## Exercício curto 1
Transcreva fielmente o trecho do texto abaixo sobre os vôos da imaginação que vai de "Foi por meio" a "e morrendo afogado.", incluindo ambos.

::: Texto citado :::

Os vôos da imaginação

Coluna Física Sem Mistério
Publicada no Ciência-Hoje On-line
20/10/2006

A capacidade de imaginar é uma das características mais marcantes da inteligência humana. Utilizando essa capacidade, o homem consegue entender o mundo ao seu redor e, a partir dessa compreensão, consegue, por exemplo, superar limitações físicas e vencer as distâncias. Um dos sonhos mais antigos do homem é alcançar os céus. Em praticamente todas as culturas, em todas as épocas, o céu era considerado um lugar especial, reservado apenas a heróis e deuses. Muitos povos imaginavam que as posições das estrelas representavam seus mitos e lendas e imortalizavam seus deuses, heróis, crenças, esperanças e, em alguns casos, temores. Tais configurações são conhecidas como constelações.

Foi por meio da imaginação que muitos tentaram atingir os céus. Em particular, o mito do vôo de Ícaro nos mostra que esse desejo vem de épocas remotas. Segundo a mitologia, Dédalo, o pai de Ícaro, construiu asas com penas de pássaros coladas com cera, para que ambos pudessem fugir do labirinto do Minotauro, onde foram presos pelo rei Minos. Antes de levantar vôo, o pai recomendou a Ícaro que não deveriam voar nem muito alto (perto do Sol, cujo calor derreteria a cera), nem muito baixo (perto do mar, pois a umidade tornaria as asas pesadas). Entretanto, a sensação de voar foi tão estonteante para Ícaro que ele esqueceu a recomendação e elevou-se tanto nos ares a ponto da previsão de Dédalo ocorrer. A cera derreteu e Ícaro perdeu as asas, precipitando-se no mar e morrendo afogado.

Sabemos que um vôo como o de Ícaro e Dédalo é impossível e que voar mais alto não o levaria tão perto do Sol a ponto de derreter a cera que colava as penas. Nenhum ser humano tem força física suficiente para levantar o seu peso batendo as asas como um pássaro. Felizmente, ao invés de força física, a imaginação e a inteligência podem ser os maiores aliados para superarmos nossas limitações.

::: Dados exibidos :::

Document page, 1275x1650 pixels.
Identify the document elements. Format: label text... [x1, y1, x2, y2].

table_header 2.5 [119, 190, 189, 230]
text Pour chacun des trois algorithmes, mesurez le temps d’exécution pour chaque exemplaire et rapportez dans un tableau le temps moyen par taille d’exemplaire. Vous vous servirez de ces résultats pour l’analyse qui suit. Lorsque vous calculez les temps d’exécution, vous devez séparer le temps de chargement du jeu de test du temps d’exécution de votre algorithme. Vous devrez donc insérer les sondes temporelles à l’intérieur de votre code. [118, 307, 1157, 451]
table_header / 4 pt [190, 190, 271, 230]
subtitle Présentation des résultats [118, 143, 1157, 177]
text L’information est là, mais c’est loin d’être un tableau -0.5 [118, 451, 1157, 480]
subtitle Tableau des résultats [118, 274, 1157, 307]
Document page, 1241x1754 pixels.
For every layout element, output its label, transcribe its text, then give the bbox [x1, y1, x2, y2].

:::
::: Dados exibidos :::

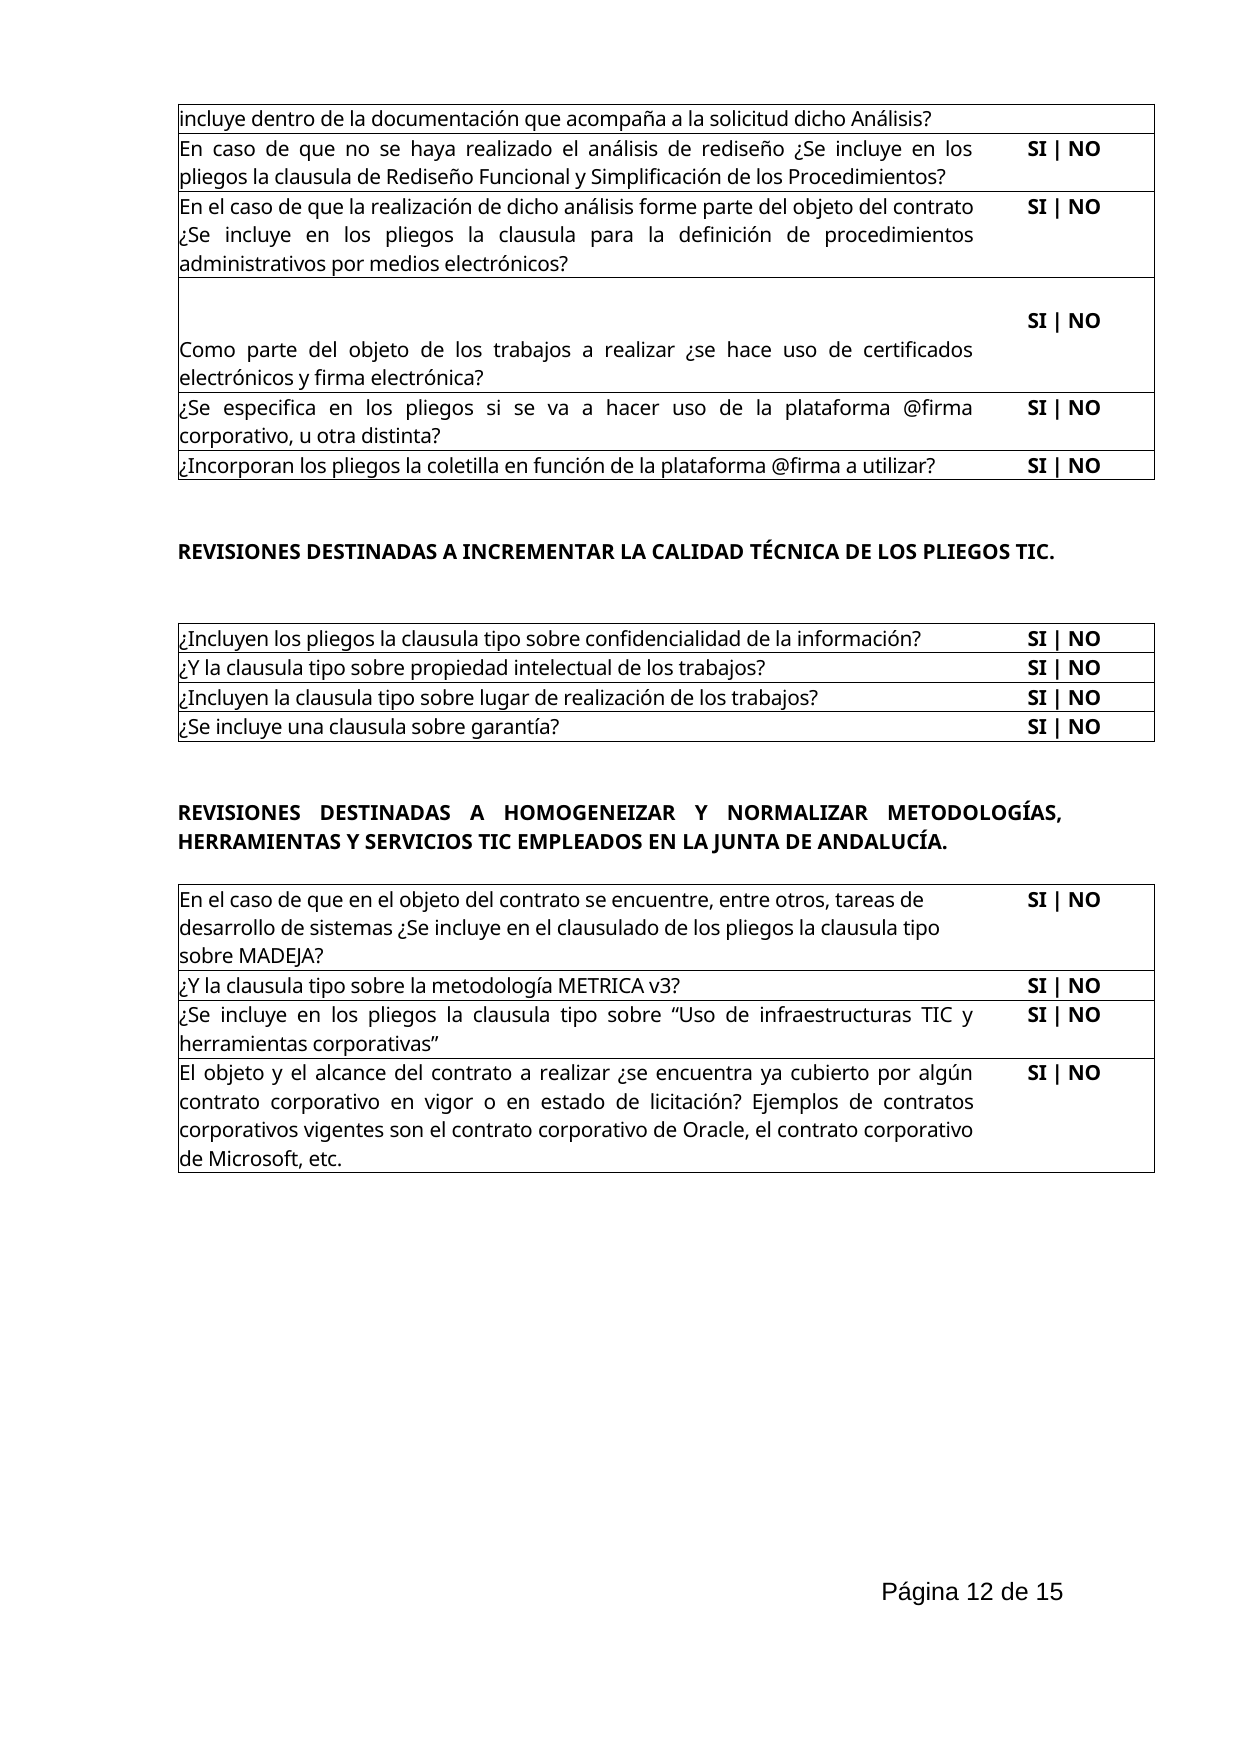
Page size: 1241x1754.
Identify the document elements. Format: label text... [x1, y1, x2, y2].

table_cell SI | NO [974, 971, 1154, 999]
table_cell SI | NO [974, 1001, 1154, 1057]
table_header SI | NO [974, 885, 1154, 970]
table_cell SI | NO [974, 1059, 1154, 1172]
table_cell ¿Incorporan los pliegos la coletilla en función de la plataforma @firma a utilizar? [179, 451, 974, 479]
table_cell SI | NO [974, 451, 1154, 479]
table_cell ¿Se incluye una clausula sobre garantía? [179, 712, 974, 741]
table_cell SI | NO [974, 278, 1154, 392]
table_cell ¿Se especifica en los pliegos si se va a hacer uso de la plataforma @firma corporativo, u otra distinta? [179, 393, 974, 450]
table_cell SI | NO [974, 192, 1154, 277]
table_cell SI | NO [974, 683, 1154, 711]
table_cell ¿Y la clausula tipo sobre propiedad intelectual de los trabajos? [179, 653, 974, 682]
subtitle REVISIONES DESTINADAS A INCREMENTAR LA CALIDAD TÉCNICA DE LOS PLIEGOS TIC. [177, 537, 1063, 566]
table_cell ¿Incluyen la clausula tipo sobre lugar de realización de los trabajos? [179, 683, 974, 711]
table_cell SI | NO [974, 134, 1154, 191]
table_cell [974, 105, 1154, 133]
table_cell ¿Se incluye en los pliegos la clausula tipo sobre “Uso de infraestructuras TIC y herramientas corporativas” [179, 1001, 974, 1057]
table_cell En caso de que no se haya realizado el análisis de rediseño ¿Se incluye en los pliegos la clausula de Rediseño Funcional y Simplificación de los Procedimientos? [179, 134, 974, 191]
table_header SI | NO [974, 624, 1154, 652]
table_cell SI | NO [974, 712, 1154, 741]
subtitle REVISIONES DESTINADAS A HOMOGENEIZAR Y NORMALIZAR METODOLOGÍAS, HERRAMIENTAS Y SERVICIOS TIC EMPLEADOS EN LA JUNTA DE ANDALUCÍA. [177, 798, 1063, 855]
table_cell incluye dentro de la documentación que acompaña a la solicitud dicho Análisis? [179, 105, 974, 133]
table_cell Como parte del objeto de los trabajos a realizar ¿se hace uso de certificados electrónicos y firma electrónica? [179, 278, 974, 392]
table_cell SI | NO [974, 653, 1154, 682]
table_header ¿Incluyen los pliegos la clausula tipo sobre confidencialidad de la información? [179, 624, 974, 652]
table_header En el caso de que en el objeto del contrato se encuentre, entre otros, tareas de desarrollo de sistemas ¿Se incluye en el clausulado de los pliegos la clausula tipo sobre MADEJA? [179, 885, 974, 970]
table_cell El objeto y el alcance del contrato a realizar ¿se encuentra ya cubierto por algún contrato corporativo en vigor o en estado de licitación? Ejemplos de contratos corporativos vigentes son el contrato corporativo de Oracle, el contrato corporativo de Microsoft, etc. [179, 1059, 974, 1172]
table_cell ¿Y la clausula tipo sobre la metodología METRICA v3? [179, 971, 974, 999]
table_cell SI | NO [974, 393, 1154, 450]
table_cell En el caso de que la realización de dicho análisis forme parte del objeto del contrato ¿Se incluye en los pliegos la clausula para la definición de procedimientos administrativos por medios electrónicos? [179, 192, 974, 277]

:::
::: Dados exibidos :::

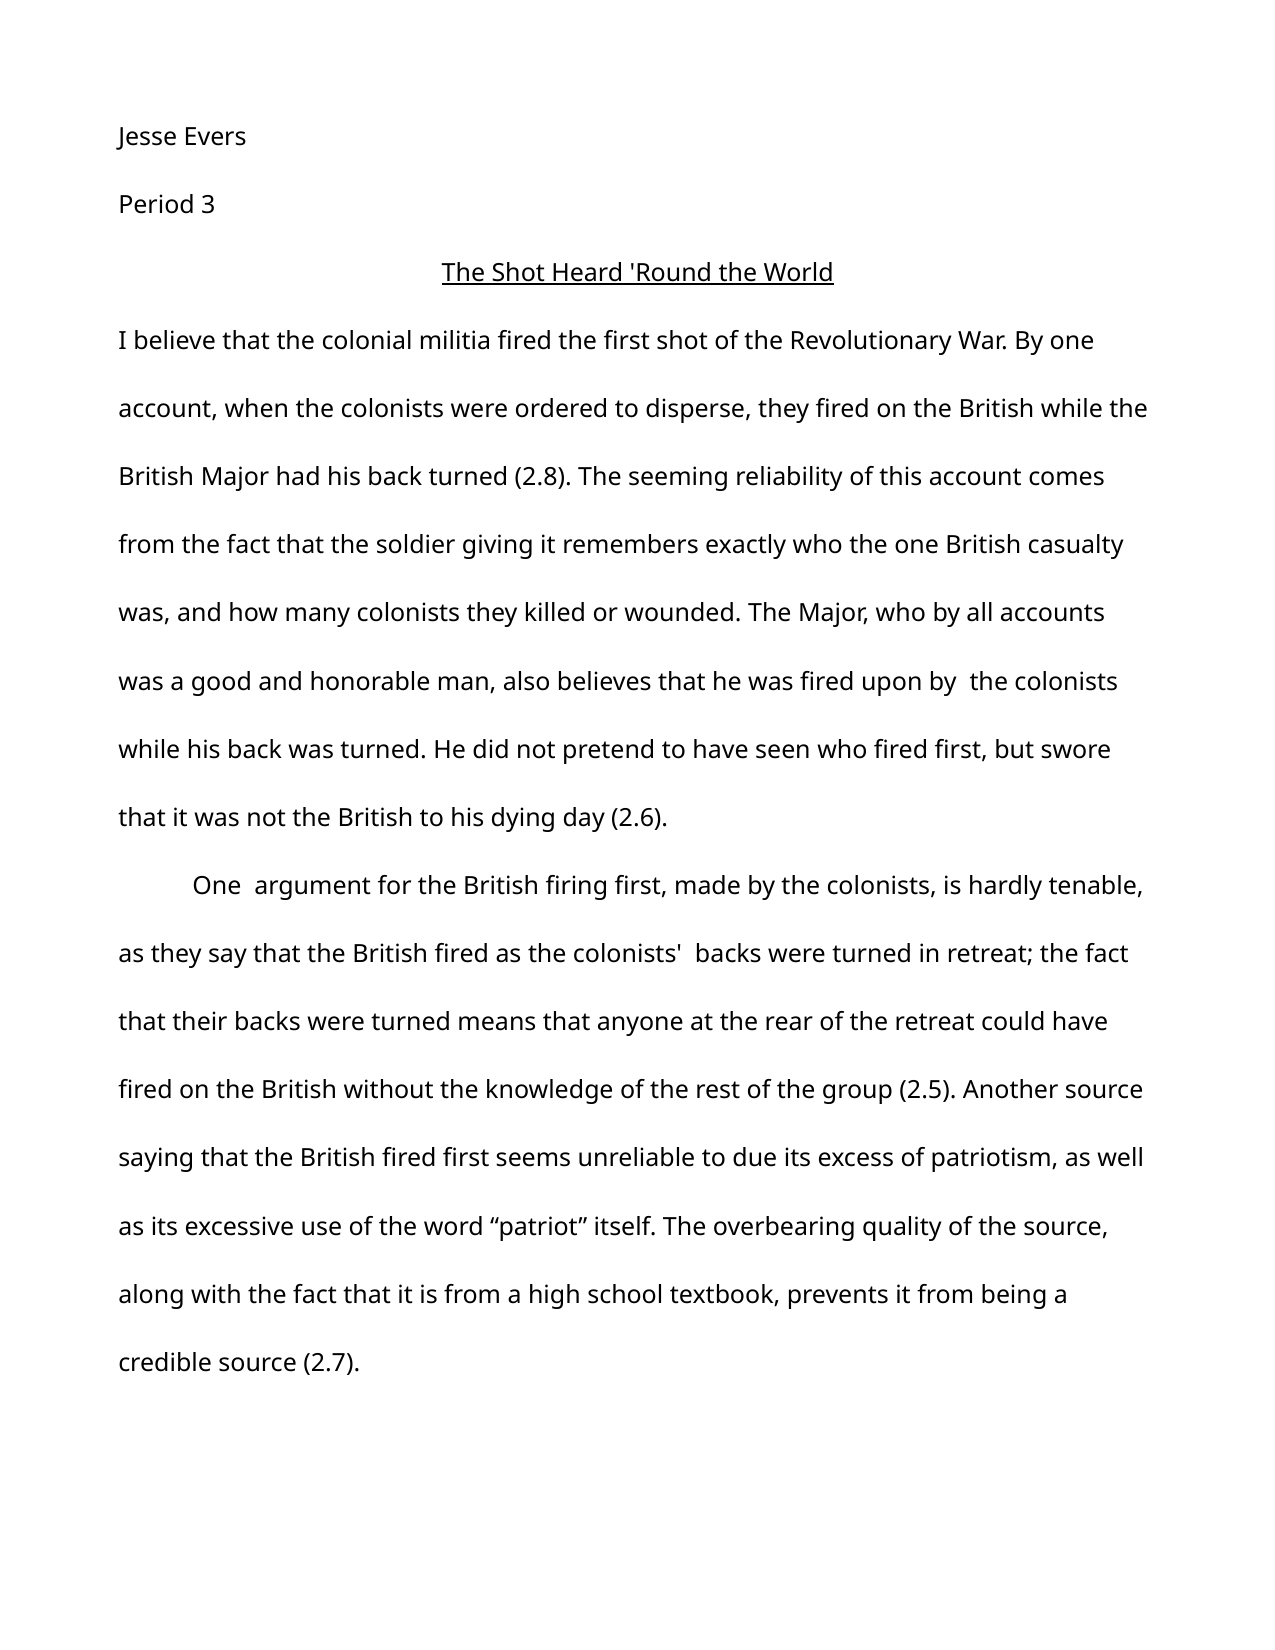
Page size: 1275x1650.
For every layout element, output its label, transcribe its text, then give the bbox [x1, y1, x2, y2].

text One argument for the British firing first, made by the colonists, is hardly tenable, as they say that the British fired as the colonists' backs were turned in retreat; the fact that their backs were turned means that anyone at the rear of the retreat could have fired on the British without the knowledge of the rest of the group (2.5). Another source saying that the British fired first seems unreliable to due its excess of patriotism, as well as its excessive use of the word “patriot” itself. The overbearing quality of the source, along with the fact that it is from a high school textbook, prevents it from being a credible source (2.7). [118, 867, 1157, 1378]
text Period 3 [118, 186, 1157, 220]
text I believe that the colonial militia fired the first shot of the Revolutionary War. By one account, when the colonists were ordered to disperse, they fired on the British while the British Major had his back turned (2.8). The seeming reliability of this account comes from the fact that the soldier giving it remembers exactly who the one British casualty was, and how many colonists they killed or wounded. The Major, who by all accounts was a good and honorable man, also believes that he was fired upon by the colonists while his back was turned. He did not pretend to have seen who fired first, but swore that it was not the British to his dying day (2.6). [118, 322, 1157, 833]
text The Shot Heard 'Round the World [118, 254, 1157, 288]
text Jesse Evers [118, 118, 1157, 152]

:::

## Exercício curto 2
Liste todas as linhas dos registros acima que contêm a palavra "pixels", diferenciando maiúsculas de minúsculas.

## Resposta correta 1
Foi por meio da imaginação que muitos tentaram atingir os céus. Em particular, o mito do vôo de Ícaro nos mostra que esse desejo vem de épocas remotas. Segundo a mitologia, Dédalo, o pai de Ícaro, construiu asas com penas de pássaros coladas com cera, para que ambos pudessem fugir do labirinto do Minotauro, onde foram presos pelo rei Minos. Antes de levantar vôo, o pai recomendou a Ícaro que não deveriam voar nem muito alto (perto do Sol, cujo calor derreteria a cera), nem muito baixo (perto do mar, pois a umidade tornaria as asas pesadas). Entretanto, a sensação de voar foi tão estonteante para Ícaro que ele esqueceu a recomendação e elevou-se tanto nos ares a ponto da previsão de Dédalo ocorrer. A cera derreteu e Ícaro perdeu as asas, precipitando-se no mar e morrendo afogado.

## Resposta correta 2
Document page, 1275x1650 pixels.
Document page, 1241x1754 pixels.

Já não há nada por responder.